I was married to a man with 4 kids. 8 years before I got pregnant. I tolerated his kids just fine. Did not bond with them, had no sort of connection except I accepted their father, so I accept them. I still fear today that I am a terrible mother. I divorced my husband because he chose with his dick while I was giving birth. He cheated on me while I was still in the hospital. Everyday I wonder if that was the right decision for my son, but I know it was the right decision for me. So I have my son, and he is my absolute everything. But I still get to recharge, so if I am recharging by surfing the internet, my son gets the tablet, so he feels like he is doing what mommie is doing. If I am cooking to recharge, he gets packages of different treats, some bowls, some cups, to feel like he gets to create a masterpiece. He gets finger paints or sidewalk chalk while I am writing. He gets his own child sized broom and fake vacuum while I am cleaning. I still get to recharge, and he goes with it most the time. We just had to figure out what worked for him.
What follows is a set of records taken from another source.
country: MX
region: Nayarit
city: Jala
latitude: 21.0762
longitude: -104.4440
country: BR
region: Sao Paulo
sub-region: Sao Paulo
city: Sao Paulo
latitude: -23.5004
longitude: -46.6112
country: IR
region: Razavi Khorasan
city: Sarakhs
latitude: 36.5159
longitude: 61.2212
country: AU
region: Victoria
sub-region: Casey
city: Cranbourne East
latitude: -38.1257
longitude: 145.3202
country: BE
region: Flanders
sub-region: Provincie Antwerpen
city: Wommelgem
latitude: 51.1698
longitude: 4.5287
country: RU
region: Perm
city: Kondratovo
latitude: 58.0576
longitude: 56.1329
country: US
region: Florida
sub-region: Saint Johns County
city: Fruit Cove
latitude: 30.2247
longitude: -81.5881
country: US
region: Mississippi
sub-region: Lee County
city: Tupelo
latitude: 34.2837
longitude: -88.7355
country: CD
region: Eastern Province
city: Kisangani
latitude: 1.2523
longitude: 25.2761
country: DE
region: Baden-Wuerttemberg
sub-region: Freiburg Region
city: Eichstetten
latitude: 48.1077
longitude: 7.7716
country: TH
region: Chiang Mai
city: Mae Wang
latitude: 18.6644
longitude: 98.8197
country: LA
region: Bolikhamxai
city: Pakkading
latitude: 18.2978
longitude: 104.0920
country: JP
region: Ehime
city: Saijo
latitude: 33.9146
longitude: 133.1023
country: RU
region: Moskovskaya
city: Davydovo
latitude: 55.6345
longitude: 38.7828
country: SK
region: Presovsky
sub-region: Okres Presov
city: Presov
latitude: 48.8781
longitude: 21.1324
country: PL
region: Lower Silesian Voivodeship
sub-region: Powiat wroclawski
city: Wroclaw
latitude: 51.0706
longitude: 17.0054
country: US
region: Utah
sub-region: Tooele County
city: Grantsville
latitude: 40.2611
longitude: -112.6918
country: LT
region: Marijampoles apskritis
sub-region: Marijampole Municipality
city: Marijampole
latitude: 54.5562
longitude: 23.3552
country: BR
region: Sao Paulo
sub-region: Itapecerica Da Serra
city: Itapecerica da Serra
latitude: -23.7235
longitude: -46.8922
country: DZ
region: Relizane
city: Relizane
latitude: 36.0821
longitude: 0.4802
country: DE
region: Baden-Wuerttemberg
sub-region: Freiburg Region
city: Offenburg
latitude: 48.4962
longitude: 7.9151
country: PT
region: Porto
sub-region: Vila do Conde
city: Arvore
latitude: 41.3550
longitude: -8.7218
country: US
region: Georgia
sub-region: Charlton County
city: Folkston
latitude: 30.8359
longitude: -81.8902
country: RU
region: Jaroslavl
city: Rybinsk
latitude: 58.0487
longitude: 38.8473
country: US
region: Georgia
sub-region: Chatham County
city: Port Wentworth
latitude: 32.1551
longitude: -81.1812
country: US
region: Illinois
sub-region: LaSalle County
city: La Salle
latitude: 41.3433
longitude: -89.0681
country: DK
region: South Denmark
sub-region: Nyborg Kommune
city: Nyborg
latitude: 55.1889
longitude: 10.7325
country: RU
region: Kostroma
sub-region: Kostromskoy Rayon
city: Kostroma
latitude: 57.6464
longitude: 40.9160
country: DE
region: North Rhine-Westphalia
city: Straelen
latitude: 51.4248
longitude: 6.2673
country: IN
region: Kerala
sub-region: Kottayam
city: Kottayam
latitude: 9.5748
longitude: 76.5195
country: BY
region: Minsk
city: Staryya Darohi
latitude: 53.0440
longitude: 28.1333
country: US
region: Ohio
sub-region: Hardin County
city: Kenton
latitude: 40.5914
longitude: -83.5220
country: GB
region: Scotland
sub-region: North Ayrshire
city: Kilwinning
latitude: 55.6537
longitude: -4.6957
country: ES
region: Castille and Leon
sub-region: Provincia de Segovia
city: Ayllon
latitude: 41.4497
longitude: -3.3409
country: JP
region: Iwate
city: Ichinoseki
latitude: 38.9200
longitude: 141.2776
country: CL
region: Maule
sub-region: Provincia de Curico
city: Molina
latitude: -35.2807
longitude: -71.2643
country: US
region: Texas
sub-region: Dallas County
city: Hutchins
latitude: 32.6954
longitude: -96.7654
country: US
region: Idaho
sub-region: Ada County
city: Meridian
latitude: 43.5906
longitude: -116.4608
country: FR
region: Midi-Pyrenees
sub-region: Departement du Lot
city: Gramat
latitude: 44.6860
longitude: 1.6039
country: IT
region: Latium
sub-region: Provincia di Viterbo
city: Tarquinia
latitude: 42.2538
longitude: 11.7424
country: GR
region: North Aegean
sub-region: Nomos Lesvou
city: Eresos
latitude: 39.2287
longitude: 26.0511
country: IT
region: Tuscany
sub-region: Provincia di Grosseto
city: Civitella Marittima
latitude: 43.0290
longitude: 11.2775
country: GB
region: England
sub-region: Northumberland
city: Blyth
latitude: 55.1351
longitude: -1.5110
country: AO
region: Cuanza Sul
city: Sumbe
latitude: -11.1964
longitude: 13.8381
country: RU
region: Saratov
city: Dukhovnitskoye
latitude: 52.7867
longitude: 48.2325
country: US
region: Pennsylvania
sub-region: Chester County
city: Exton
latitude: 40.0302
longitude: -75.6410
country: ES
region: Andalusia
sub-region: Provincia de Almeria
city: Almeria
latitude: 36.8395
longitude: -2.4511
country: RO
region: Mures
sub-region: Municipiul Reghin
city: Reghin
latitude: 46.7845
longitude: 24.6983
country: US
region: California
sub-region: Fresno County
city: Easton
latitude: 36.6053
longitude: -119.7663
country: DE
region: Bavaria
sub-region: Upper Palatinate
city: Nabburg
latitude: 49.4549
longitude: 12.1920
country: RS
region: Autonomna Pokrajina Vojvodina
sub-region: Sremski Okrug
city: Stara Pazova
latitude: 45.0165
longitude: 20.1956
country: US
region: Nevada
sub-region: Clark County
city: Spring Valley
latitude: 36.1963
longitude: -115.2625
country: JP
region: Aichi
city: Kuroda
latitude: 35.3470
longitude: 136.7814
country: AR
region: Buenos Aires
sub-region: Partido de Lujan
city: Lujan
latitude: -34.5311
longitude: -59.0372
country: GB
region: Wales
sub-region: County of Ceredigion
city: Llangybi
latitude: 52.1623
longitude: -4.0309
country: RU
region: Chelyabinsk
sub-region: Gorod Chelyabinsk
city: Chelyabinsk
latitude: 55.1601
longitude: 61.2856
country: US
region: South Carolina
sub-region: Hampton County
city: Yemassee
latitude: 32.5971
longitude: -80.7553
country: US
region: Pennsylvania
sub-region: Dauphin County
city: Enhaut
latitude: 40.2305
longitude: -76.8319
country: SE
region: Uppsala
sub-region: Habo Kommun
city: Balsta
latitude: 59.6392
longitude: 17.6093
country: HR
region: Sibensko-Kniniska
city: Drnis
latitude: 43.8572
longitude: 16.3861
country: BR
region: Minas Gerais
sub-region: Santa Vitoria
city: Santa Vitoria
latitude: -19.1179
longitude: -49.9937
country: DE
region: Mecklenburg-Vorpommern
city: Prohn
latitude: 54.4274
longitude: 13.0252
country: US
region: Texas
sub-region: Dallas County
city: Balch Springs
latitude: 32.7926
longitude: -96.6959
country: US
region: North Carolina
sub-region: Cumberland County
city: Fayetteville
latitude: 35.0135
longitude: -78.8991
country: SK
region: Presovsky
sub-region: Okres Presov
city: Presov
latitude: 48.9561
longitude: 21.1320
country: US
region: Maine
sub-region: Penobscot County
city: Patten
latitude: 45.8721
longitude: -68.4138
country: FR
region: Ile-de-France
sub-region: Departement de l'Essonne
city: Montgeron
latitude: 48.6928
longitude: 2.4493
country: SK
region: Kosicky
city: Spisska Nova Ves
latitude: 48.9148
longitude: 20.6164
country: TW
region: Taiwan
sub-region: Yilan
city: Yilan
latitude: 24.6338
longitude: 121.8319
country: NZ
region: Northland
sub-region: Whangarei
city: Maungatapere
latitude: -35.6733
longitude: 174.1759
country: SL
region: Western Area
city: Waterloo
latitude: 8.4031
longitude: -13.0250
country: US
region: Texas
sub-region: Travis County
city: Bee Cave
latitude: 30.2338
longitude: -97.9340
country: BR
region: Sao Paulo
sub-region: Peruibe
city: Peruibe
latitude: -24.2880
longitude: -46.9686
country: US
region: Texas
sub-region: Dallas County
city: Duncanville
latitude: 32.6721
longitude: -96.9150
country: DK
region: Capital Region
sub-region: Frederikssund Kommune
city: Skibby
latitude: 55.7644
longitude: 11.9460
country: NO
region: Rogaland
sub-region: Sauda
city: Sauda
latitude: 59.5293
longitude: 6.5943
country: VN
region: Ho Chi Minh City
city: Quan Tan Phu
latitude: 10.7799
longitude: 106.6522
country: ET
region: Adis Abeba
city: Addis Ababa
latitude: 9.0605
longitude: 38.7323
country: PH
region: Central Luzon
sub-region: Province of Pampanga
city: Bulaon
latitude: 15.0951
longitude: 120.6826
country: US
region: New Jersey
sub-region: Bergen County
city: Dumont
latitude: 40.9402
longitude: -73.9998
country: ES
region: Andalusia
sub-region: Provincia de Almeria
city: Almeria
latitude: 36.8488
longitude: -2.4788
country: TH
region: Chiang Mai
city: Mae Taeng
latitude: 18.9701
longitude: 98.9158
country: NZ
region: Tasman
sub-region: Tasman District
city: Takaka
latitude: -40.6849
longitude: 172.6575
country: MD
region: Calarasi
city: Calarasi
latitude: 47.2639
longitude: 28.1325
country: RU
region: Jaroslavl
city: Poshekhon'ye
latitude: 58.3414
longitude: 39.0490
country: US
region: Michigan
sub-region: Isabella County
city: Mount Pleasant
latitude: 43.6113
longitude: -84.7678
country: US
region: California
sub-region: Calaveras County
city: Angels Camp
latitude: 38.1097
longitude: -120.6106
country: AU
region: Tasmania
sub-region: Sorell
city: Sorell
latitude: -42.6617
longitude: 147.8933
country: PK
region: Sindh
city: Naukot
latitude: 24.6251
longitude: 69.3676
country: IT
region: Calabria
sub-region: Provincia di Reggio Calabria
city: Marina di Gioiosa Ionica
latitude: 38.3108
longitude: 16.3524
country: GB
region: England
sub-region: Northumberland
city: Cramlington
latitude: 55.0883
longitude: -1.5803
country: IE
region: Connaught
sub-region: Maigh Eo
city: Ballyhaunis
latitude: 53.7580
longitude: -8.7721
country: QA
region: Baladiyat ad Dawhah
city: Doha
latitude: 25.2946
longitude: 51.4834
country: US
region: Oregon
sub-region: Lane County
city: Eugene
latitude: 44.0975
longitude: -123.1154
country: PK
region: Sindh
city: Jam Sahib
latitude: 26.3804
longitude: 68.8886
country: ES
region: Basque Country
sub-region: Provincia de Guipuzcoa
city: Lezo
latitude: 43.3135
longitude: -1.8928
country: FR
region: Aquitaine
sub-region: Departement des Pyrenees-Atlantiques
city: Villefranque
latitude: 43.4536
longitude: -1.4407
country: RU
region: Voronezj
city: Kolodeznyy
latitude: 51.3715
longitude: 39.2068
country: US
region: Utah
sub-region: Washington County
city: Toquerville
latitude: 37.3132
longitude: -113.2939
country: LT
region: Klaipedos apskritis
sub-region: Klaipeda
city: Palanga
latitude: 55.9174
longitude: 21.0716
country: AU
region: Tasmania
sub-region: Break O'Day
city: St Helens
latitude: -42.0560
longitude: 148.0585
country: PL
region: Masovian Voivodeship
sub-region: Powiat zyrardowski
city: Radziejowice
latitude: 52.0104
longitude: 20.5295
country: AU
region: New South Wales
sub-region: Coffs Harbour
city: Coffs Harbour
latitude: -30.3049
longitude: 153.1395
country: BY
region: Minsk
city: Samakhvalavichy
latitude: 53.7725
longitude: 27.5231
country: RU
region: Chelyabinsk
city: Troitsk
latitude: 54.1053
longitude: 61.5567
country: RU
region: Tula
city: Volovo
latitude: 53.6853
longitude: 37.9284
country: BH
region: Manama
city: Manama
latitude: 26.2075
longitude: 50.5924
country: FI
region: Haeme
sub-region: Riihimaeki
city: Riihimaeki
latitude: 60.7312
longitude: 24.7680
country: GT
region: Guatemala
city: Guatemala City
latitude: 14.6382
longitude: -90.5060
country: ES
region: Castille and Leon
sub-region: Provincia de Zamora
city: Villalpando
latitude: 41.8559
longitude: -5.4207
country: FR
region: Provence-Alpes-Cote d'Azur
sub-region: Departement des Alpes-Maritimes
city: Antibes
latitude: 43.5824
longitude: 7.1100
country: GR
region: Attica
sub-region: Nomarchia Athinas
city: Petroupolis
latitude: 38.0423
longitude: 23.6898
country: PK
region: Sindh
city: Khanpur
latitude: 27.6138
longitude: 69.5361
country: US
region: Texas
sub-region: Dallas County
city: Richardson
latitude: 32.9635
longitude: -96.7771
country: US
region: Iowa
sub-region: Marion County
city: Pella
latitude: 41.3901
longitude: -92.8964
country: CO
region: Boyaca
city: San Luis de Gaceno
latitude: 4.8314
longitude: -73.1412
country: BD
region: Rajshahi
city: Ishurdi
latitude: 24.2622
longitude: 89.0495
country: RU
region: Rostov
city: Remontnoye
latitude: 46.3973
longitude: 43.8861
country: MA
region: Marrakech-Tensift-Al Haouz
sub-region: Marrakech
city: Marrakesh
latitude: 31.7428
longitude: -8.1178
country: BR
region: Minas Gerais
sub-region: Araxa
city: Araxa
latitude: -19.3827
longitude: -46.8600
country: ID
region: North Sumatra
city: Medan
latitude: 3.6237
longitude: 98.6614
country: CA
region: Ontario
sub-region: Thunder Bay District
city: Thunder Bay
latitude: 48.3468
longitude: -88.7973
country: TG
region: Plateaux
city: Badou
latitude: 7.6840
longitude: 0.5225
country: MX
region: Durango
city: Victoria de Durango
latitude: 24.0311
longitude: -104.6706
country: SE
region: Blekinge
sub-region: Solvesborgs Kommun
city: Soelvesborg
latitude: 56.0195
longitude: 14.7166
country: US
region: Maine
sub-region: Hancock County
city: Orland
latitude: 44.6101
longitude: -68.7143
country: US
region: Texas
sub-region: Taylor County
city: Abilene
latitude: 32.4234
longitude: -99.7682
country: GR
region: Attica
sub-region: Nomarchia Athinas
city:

If it is you and his mother, you might actually have the chance to recharge alone once in a while, as long as you allow the same of her. Its always me and my son, no help, so we do what works for us. My son really gave my life purpose that I was lacking before.
 
It is not the kids, its the woman. If at twenty five you feel financially secure enough to have a family the only real issue is whether or not your partner is the right person. Don't cloud the issue, cut to the heart of it.